YOUR OBJECTIVE: State how many lines of the material contain the word "bottles", giving only the number.

═══ EXERCISE INPUTS ═══

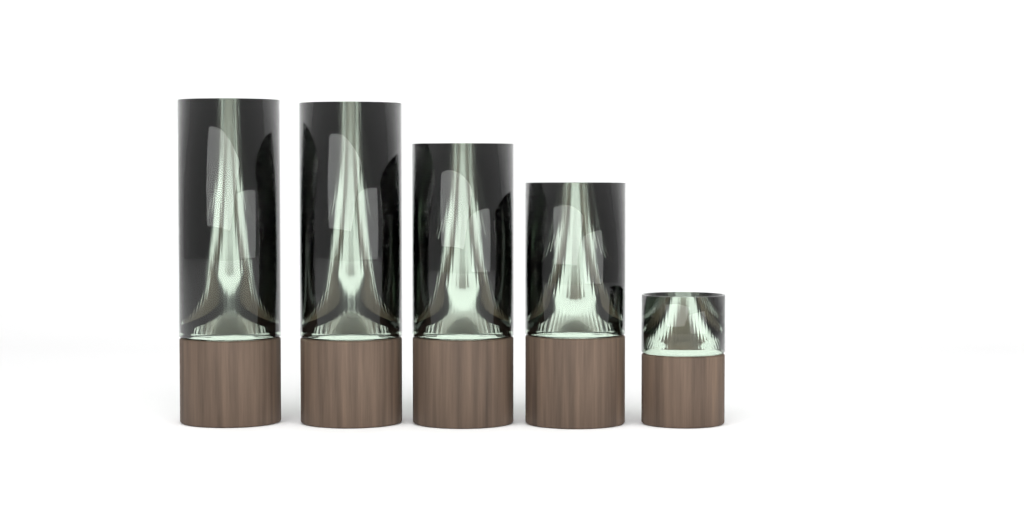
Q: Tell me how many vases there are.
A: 5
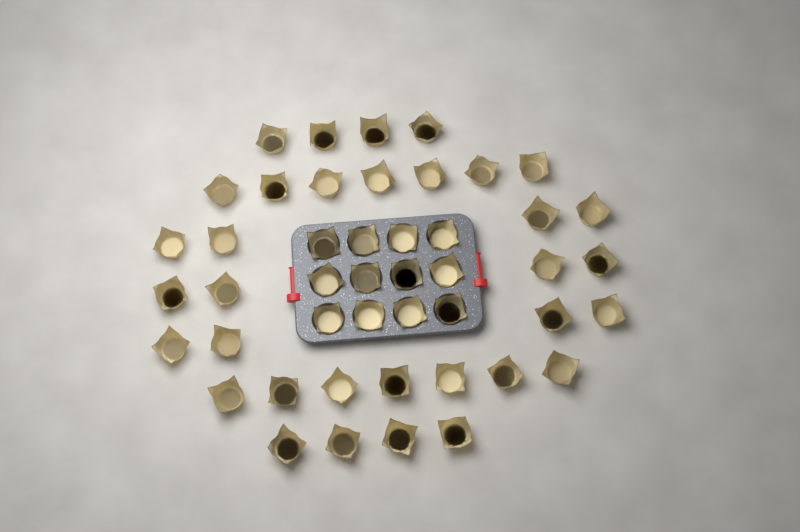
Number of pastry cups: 46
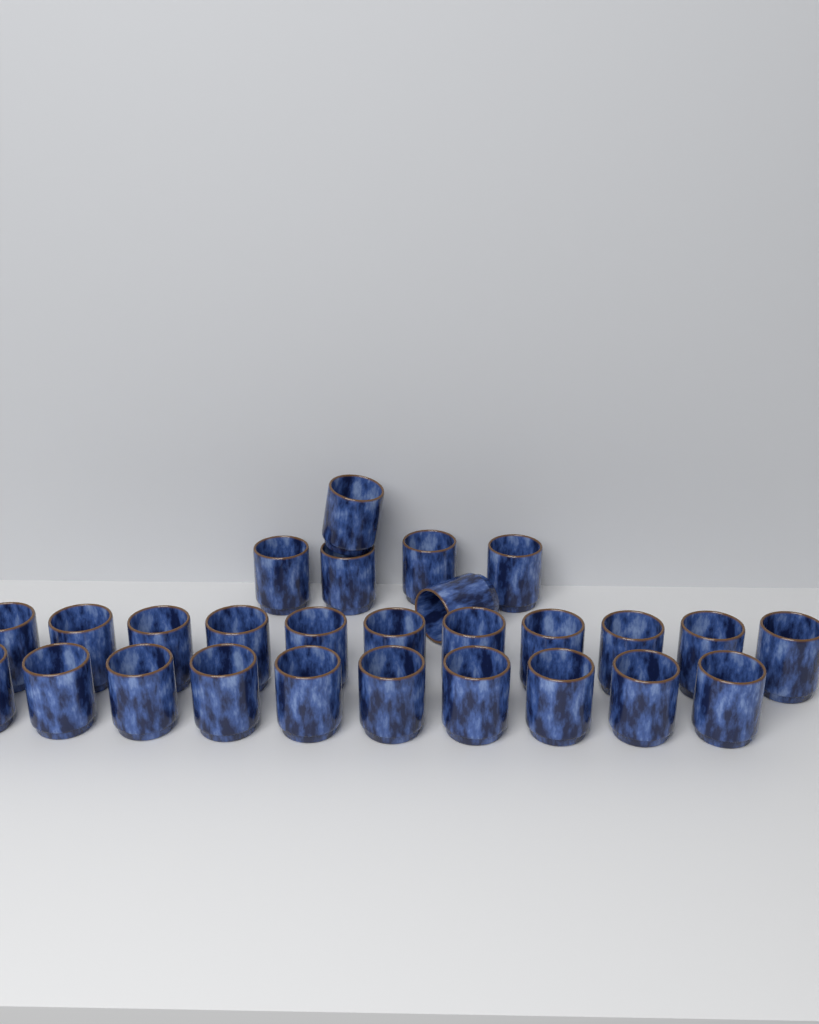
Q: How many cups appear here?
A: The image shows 27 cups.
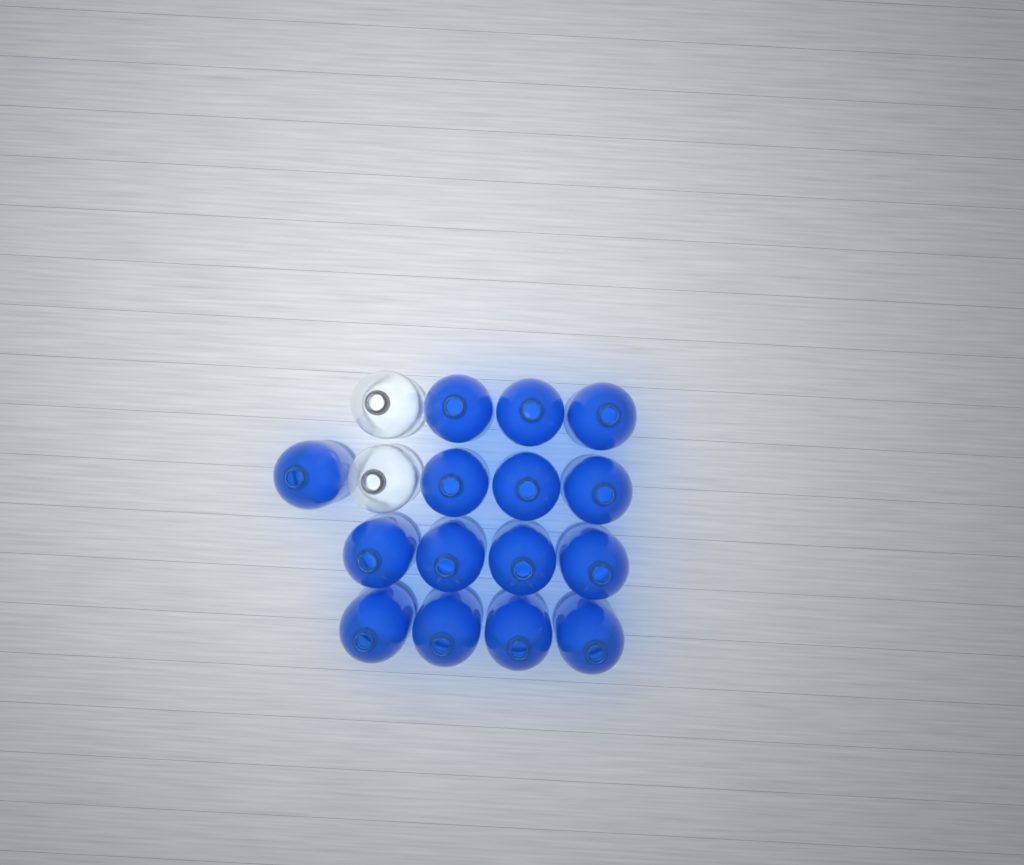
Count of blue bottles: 15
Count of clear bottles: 2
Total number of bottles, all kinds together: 17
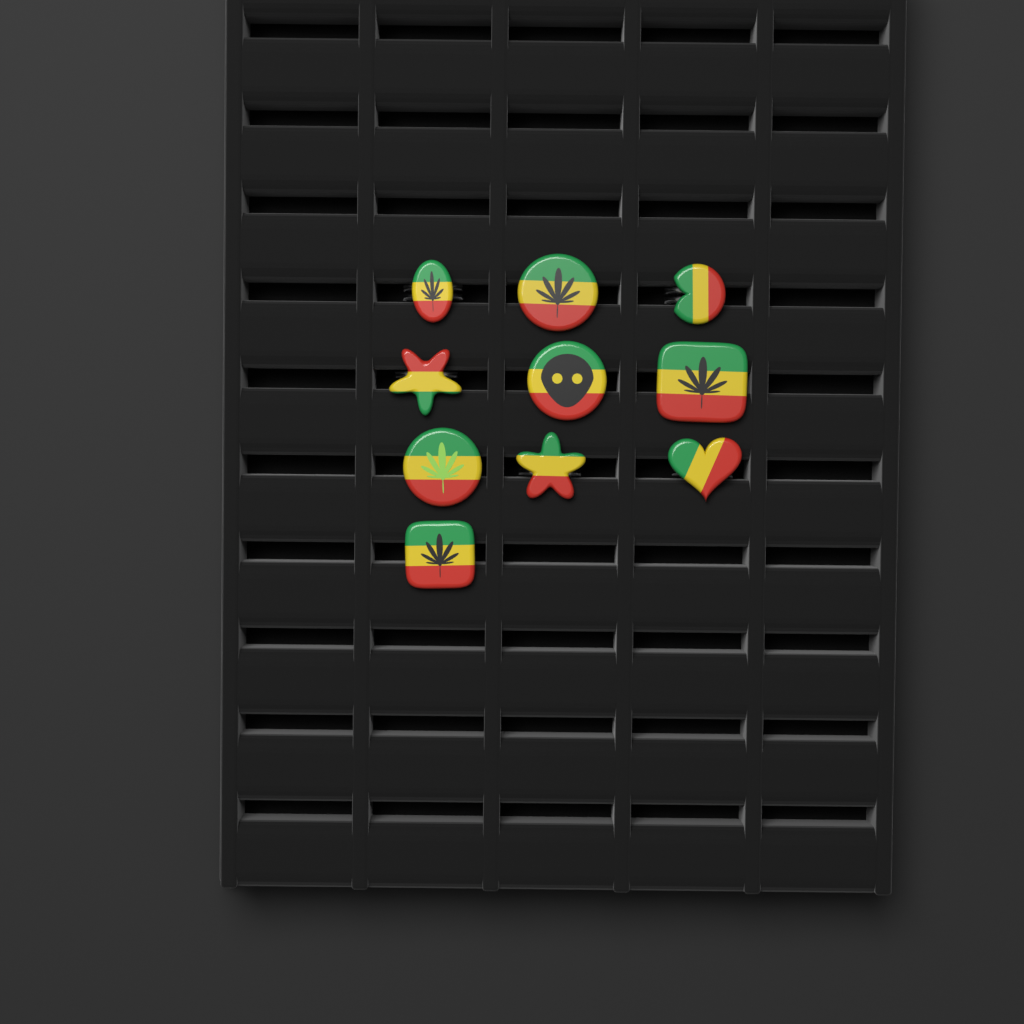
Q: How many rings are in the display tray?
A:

═══

CORRECT OUTPUT: 3